• DOCUMENT PASSAGE
▬▬▬▬▬▬

Diagnosis of plant pests is an exacting science. It determines what organism might be causing a tree’s decline. Insects like borers or bark beetles feed on the sap conducting tissues and reduce a trees ability to transport water and nutrients up and down the branches or trunk. Leaf feeding insects or spiders attack foliage reducing a trees ability to capture sunlight and make food. Foliar diseases do this as well. We use many products to control these disease causing organisms but each is very specific as to which pest they control. That is why proper diagnosis is important.
Using the tree’s own vascular system, we are able to treat a tree or shrub by drilling into its base and injecting the chemical directly into the tree. Not only does this greatly reduce exposure for the applicator, it also increases the effectiveness of the treatment and requires less chemical to do so. We use Arborjet Tree I.V., Mauget Caps and macro-infusion systems. Depending on the treatment, injections typically need to be repeated every one to three years. Common ailments we use this method for include Emerald Ash Borer, Oak Wilt, Dutch Elm Disease, severe Bronze Birch Borer, Two-Lined Chestnut Borer, and many more.
This is a wonderfully simple and effective method where the insecticide is poured directly on the roots of the plant. Over a couple months, the insecticide is absorbed through the roots of the plant and translocated to all plant parts, including the leaves. When the pest insect chews on any part of the plant, the insecticide will be ingested, killing the pest and leaving the plant healthy. This also reduces chemical exposure and reduces cost in labor. This method is commonly used for Japanese Beetles, Bronze Birch Borer, Lilac Borer, Viburnum Borer, Emerald Ash Borer in Ash too small to inject, and Magnolia Scale.
Many foliar fungal diseases can only be treated through a scheduled spray program. Our chemical applicators meticulously spray shrubs and trees to cover infected leaves as best as possible. Because of the potential for drift and chemical exposure, we take into special consideration wind speeds, temperatures and rain potential. Common applications we use this method for include Rhizosphaera Needleblight, Dothistroma Needleblight, Diplodia Tip Blight, Apple Scab, and Juniper Needle diseases.

▬▬▬▬▬▬

• RECORDED DATA
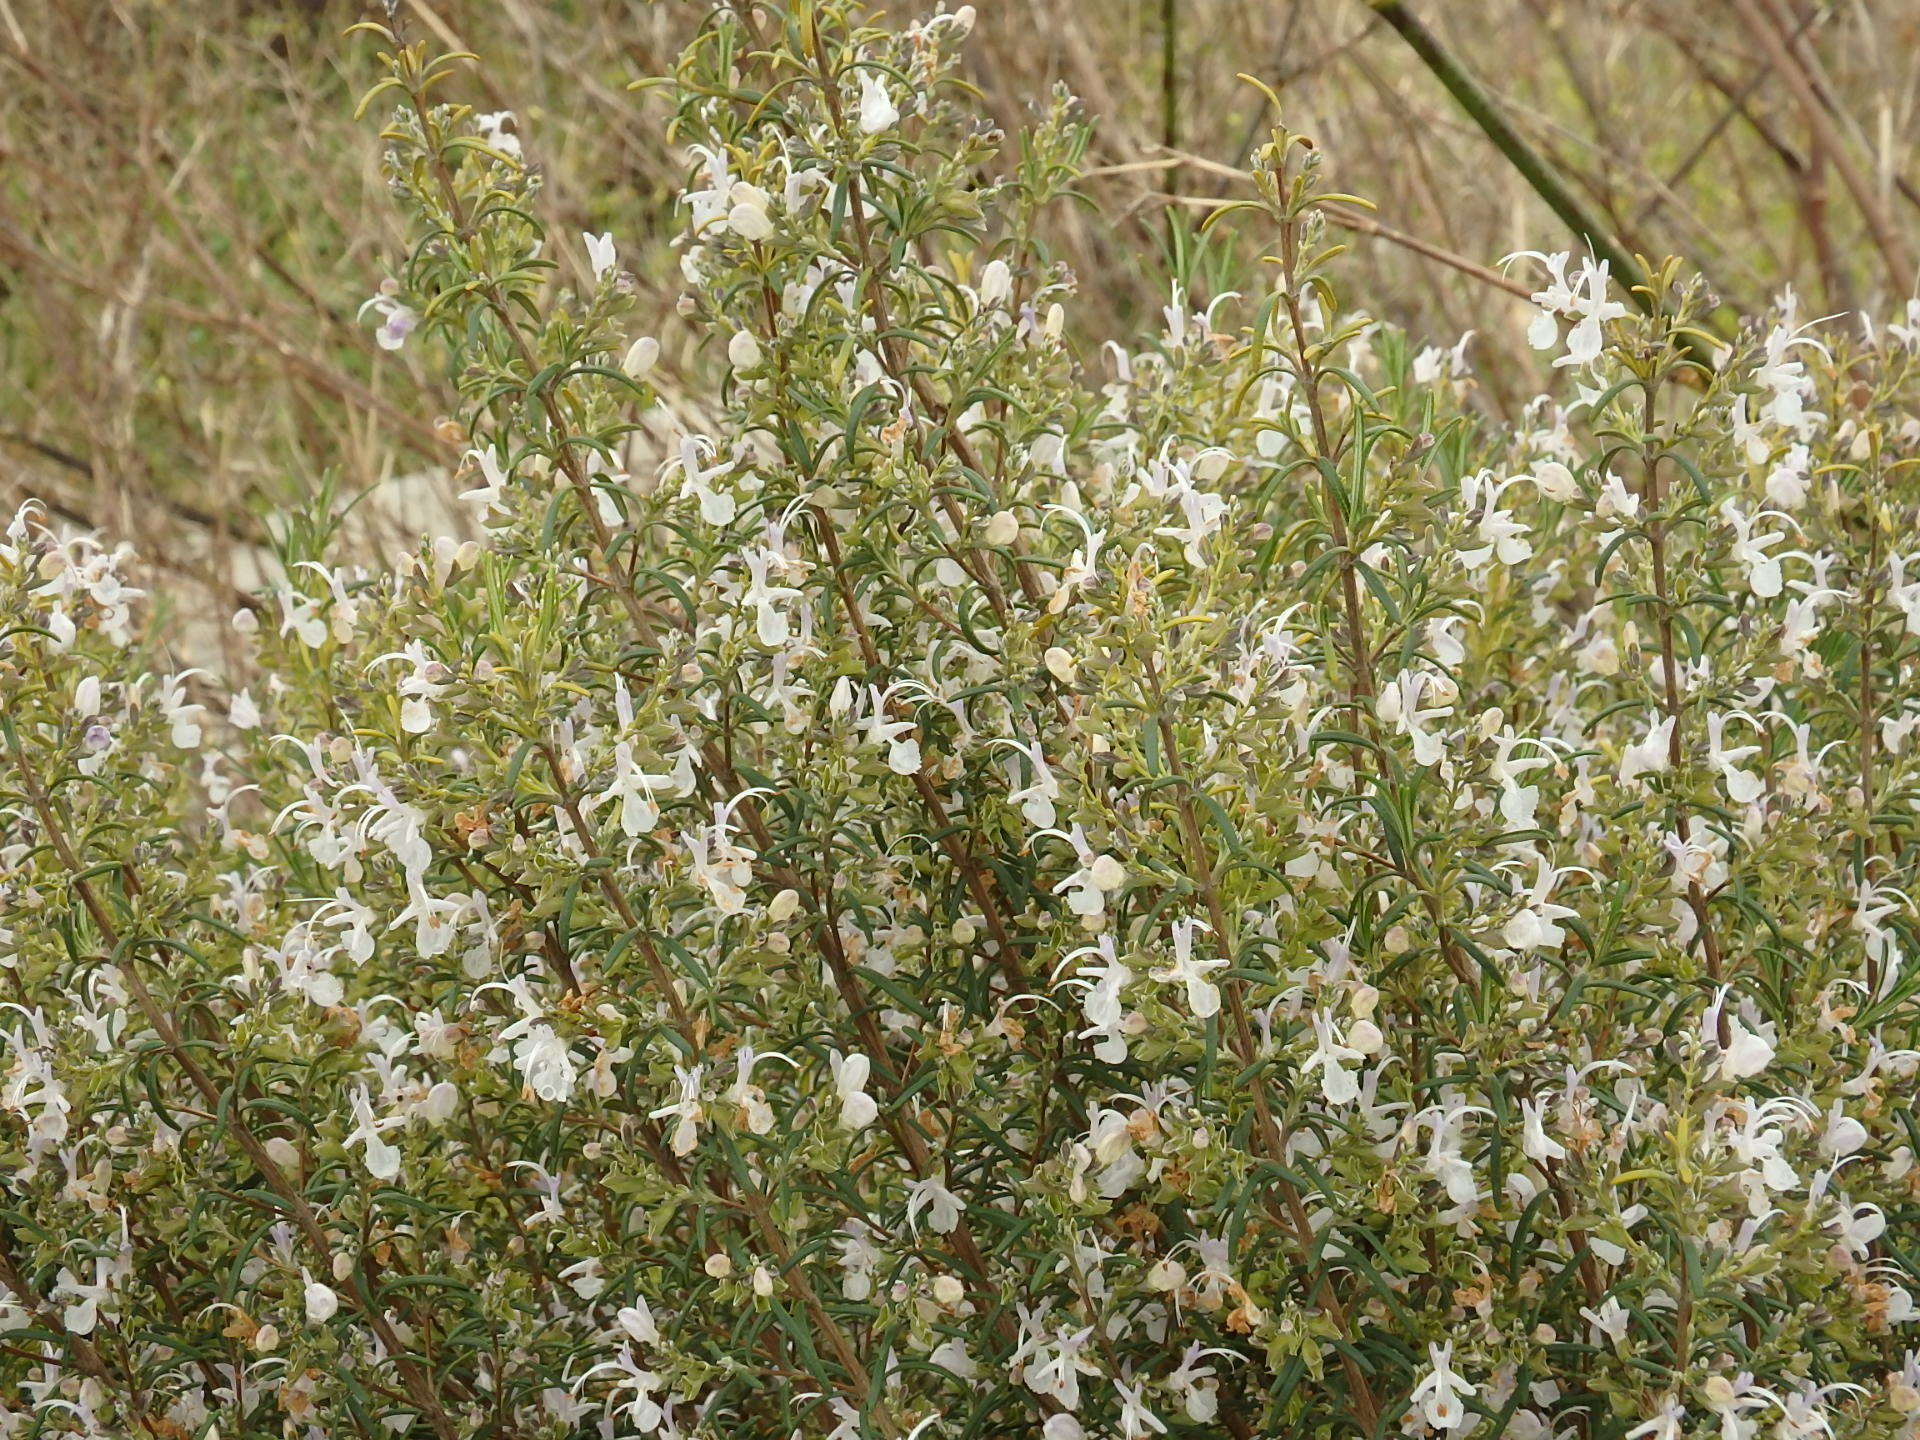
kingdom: Plantae
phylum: Tracheophyta
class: Magnoliopsida
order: Lamiales
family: Lamiaceae
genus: Salvia
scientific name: Salvia rosmarinus
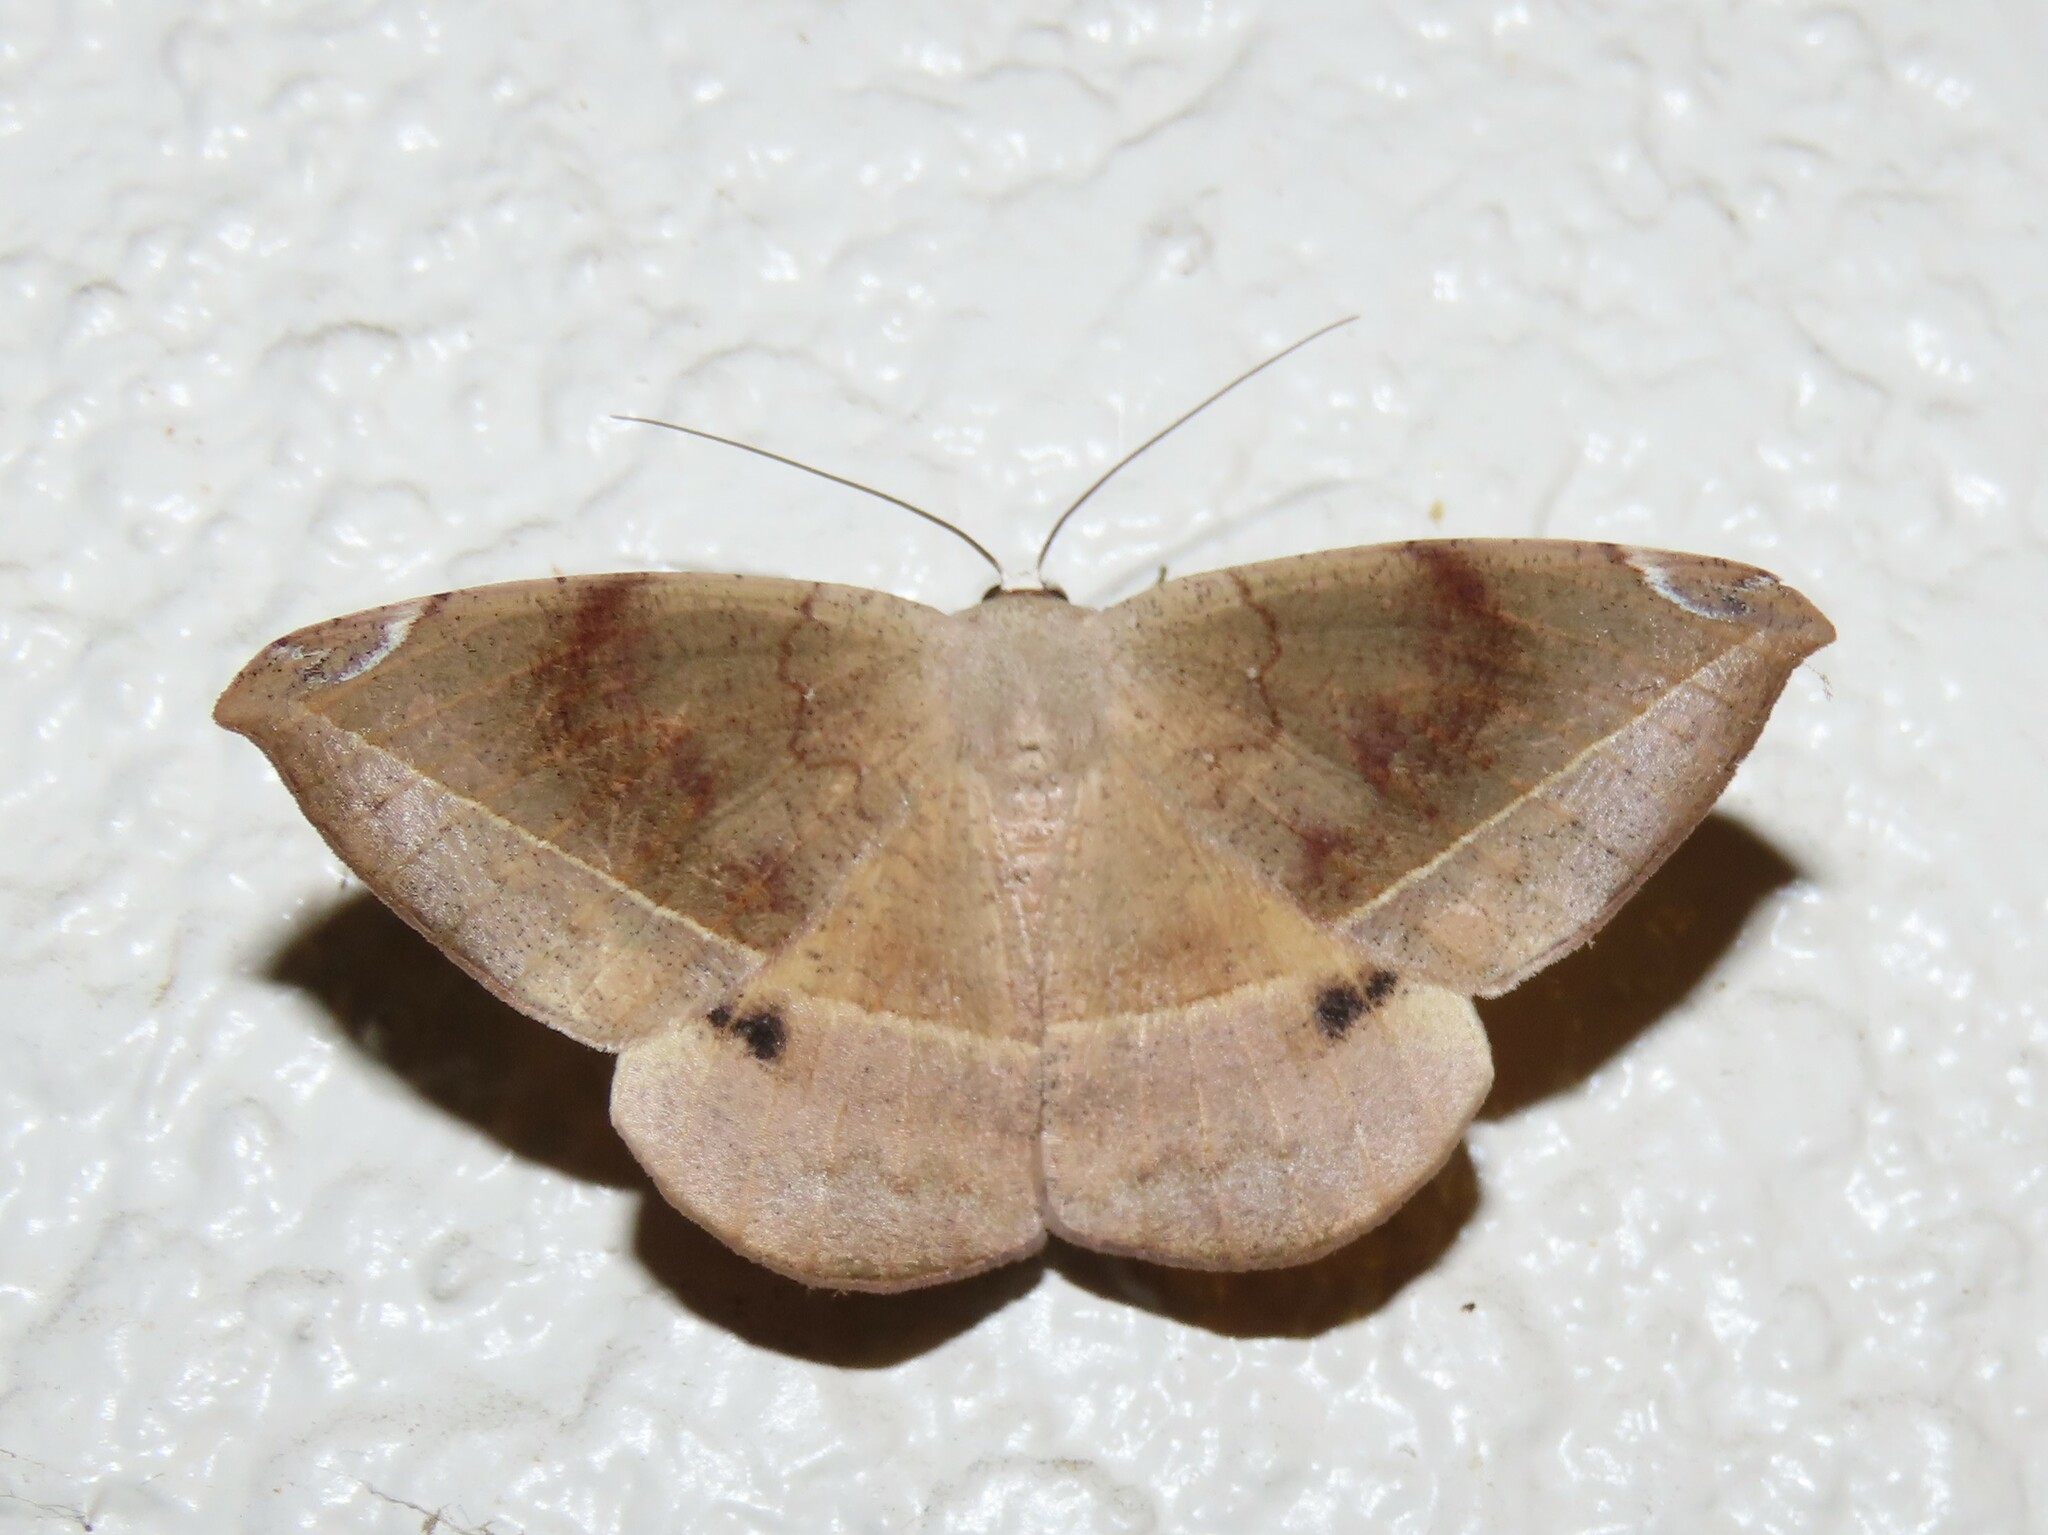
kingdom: Animalia
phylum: Arthropoda
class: Insecta
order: Lepidoptera
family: Geometridae
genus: Oxydia
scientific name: Oxydia vesulia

▬▬▬▬▬▬

• PROBLEM DESCRIPTION
Copy the part of the tree care text that opens with the words containing "This is a wonderfully" and closes with "and Magnolia Scale.".

• ANSWER FOR THE TASK
This is a wonderfully simple and effective method where the insecticide is poured directly on the roots of the plant. Over a couple months, the insecticide is absorbed through the roots of the plant and translocated to all plant parts, including the leaves. When the pest insect chews on any part of the plant, the insecticide will be ingested, killing the pest and leaving the plant healthy. This also reduces chemical exposure and reduces cost in labor. This method is commonly used for Japanese Beetles, Bronze Birch Borer, Lilac Borer, Viburnum Borer, Emerald Ash Borer in Ash too small to inject, and Magnolia Scale.